I’m marking National Hunger and Homelessness Week by participating in Hunger Free Vermont’s 3SquaresVT Challenge, in which participants eat off the budget allotted to an average 3Squares benefits recipient. My daughter and I are doing this as a team, for the second time, so we have $54 to spend between the two of us on a week’s worth of groceries.
Over 32% of Vermonters cannot afford either enough food or enough nutritious food. I’ve known some hard times, both growing up and as a young adult striking out on my own with limited job skills (and a degree in dance), and I’ve benefited from forms of public assistance at those stages of my life, but these days I’m blessed with a comfortable income that allows me to eat bountiful and healthy meals, and to enjoy and support Vermont’s vibrant local foods movement.

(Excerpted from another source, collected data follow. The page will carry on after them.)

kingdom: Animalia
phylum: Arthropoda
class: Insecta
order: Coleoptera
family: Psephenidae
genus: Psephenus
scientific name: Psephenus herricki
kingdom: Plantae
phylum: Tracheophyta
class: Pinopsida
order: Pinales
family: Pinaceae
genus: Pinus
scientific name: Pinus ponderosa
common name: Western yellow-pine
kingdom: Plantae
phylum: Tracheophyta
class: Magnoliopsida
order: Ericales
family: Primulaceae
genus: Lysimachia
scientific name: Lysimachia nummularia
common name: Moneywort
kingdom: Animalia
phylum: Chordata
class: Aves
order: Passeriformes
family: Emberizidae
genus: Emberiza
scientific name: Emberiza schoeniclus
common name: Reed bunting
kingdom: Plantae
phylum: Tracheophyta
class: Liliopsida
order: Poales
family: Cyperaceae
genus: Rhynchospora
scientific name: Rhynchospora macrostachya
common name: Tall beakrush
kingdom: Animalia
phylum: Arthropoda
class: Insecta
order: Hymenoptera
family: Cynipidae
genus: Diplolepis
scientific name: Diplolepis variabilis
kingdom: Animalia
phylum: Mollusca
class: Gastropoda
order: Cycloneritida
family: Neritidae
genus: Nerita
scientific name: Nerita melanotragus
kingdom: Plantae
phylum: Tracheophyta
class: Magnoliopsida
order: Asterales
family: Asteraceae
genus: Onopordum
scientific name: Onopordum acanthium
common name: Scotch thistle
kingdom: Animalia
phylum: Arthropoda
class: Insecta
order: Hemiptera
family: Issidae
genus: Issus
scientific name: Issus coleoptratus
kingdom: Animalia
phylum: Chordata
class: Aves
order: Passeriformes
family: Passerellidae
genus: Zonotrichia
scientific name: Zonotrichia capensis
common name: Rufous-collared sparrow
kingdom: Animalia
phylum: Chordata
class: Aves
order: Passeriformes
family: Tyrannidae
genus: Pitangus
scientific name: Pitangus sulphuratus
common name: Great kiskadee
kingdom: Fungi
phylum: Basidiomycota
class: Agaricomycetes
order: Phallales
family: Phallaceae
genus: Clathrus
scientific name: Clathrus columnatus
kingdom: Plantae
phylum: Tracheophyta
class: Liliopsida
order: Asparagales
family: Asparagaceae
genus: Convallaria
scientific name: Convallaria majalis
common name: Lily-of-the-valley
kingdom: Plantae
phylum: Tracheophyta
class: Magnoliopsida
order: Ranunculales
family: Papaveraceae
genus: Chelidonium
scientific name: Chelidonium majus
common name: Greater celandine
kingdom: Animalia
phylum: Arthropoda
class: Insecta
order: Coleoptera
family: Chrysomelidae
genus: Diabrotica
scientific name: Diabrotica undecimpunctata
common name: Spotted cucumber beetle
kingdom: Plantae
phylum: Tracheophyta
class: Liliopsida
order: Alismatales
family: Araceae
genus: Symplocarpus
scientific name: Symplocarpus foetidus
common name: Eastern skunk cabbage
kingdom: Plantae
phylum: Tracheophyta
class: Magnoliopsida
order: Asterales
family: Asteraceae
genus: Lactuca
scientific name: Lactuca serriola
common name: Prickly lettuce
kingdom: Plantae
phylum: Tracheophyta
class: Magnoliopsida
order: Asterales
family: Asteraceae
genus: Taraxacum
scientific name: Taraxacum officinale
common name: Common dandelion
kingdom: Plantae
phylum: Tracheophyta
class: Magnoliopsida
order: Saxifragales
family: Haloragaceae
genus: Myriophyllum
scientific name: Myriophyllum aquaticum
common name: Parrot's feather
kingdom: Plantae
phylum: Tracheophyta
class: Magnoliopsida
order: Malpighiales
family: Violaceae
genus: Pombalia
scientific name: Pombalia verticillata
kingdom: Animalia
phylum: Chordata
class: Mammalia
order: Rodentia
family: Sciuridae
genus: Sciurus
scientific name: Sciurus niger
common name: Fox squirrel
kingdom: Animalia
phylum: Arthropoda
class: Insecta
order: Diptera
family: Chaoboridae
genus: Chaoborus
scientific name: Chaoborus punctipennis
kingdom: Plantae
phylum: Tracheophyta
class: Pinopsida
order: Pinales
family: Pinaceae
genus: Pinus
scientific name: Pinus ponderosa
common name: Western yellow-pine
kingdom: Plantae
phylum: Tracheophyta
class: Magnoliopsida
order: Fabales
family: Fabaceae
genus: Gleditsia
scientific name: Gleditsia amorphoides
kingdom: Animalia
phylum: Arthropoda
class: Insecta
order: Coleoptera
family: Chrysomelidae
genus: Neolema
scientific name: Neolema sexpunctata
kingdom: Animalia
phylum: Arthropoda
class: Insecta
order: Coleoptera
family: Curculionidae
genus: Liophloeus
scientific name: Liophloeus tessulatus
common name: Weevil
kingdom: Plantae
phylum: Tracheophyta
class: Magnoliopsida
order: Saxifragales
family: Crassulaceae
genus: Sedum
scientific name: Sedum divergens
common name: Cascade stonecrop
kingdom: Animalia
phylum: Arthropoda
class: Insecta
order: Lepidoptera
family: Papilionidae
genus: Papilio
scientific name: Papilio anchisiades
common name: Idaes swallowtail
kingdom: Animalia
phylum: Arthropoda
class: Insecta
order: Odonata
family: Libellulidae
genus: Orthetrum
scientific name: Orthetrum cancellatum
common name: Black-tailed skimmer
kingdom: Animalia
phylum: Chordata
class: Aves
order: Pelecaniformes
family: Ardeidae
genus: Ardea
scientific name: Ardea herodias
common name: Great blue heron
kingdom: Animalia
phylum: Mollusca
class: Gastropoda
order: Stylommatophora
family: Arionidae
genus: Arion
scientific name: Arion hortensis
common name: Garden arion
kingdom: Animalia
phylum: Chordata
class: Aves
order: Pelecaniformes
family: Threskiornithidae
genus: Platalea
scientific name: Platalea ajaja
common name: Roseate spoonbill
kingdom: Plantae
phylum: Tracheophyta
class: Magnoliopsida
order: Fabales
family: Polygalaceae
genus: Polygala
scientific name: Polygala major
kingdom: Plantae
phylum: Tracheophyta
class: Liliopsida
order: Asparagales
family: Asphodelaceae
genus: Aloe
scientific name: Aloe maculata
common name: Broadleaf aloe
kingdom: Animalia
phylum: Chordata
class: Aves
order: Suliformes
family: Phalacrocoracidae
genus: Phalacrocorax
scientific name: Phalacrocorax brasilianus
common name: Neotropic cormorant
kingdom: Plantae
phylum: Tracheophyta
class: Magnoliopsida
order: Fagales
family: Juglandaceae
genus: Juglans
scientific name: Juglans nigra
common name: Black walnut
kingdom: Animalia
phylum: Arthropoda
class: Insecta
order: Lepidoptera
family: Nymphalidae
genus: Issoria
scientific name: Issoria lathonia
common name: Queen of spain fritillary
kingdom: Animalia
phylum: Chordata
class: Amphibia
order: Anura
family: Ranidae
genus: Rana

This shouldn’t feel like a luxury, but it is. The point of the 3Squares Challenge is to gain new understanding of the daily realities of food insecurity. Like the panic I feel when I open the bread we bought on Sunday and realize it’s already almost gone on Tuesday morning, because my daughter made herself an extra peanut butter and jelly sandwich for a snack. I mentally calculate how another loaf of bread will impact the ten dollars worth of grocery money we have left for the week. I take sandwiches off my own menu.
Normally, my diet focuses on nutrient-dense choices like high-quality, locally-raised meats and organic fruits and vegetables. I play around with things like paleo and special elimination diets, to see if it makes me feel healthier. I special order grass fed gelatin to add to smoothies. This week, I’m eating pasta (2 for $1), oatmeal, potatoes and white rice as staples, to try to stretch out the frozen vegetables, chicken, tuna, peanut butter, eggs and beans.
I don’t pretend to know, at this point in my life, what the realties of hunger and food insecurity are week in and week out, but I will work to end hunger in our community. Twenty-six percent of Burlington residents live in poverty. In homes where a woman is the head of household, that number is closer to 40%. When we talk about what makes Burlington a healthy and livable community, we have to also ask ourselves who really gets to live here with ease and comfort. And then we have to ask how to do better.